*** Opening SOURCE MATERIAL ***

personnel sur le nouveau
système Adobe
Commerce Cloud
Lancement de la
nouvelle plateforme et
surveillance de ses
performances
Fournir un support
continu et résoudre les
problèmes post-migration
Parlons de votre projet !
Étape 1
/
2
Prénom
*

*** Closing SOURCE MATERIAL ***

▶ **WHAT TO DO**: Repeat every line of text from the items above, word for word and in the same order.

▶ **RESULT FOR THIS EXERCISE**:
personnel sur le nouveau
système Adobe
Commerce Cloud
Lancement de la
nouvelle plateforme et
surveillance de ses
performances
Fournir un support
continu et résoudre les
problèmes post-migration
Parlons de votre projet !
Étape 1
/
2
Prénom
*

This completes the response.